The second panel discussion was started by art psychotherapist, Hayley Berman, who founded Lefika La Phodiso, a relief centre that offers various forms of therapy for trauma associated with racial, ethnic and gender violence, in 1994. She related her experience during the xenophobic outbreaks in Strydom Park in 2008, at which time she used community art counsellors as a means of intervention. She said: “The community art counsellors fill the gap in education, in that they increase the arts therapeutic reach in inaccessible areas.”

The psychosocial support which Berman’s foundation offers is dependent on active participation from both the victims and the counsellors, and driven by the belief that creative living is synonymous with healthy living.

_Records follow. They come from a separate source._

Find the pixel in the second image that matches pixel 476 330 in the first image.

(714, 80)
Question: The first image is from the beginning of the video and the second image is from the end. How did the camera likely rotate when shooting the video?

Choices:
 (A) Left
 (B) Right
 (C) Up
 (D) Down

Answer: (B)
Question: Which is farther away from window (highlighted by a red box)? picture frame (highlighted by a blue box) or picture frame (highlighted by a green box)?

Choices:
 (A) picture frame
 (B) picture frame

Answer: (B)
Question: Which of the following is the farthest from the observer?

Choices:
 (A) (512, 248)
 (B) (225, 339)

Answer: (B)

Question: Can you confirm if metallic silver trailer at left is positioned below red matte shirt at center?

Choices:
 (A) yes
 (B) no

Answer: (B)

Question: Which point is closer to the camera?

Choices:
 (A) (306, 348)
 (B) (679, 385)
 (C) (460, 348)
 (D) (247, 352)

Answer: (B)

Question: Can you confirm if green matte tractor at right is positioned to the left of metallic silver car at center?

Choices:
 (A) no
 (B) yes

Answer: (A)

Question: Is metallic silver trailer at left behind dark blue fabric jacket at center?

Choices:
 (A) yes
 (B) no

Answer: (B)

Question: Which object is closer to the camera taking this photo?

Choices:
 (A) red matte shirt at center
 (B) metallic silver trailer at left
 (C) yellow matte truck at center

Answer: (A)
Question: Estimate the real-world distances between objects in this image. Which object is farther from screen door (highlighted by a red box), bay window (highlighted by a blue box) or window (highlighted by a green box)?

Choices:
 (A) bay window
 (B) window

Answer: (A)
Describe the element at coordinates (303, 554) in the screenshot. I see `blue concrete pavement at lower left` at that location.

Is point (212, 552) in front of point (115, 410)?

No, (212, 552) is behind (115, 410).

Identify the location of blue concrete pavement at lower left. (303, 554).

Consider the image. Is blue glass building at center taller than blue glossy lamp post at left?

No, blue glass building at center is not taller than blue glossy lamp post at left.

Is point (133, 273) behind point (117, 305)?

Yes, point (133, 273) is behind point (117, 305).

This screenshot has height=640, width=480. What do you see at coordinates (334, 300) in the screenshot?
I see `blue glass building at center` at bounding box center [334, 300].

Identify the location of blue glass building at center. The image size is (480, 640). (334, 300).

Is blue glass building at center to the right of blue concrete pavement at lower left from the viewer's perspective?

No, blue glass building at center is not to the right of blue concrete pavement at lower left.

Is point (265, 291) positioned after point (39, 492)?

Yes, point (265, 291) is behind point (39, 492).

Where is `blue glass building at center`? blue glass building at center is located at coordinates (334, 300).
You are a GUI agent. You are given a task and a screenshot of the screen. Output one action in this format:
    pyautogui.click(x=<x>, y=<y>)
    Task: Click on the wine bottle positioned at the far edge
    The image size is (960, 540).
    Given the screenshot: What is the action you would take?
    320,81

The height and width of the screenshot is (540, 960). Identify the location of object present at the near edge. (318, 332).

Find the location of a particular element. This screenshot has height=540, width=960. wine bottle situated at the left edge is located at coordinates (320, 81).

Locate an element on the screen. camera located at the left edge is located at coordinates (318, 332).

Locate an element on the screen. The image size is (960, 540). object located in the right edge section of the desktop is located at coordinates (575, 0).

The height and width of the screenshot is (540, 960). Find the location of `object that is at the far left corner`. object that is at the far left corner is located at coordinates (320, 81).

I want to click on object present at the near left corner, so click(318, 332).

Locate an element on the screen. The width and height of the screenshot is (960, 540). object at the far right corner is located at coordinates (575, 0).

Another key speaker who stood out in this segment was Zimbabwean-born theatre practitioner Owen Seda, who teaches English literature and theatre studies as part of the visual arts programme at the University of Botswana.

Seda presented a paper on the contradictions inherent in the use of popular theatre as a medium for healing. Focussing on “theatre in combat with violence”, he provided a critique of a popular theatre project on political violence and torture in Zimbabwe, questioning whether the strategies and methodologies relied upon really work in all instances. He posited that practitioners need to make the theatre space more dynamic, that it might better reflect people’s lives, invite active participation, and thereby better facilitate the healing process.

“Part of the problem is the focus on dialogue drama, whereas the culture is as much about dancing and singing too,” Seda said.

Overall, the first day of the conference highlighted for participants the importance of collaboration, between government, civil society, higher education and arts organisations, on efforts to eradicate the socio-political environments that lead to trauma.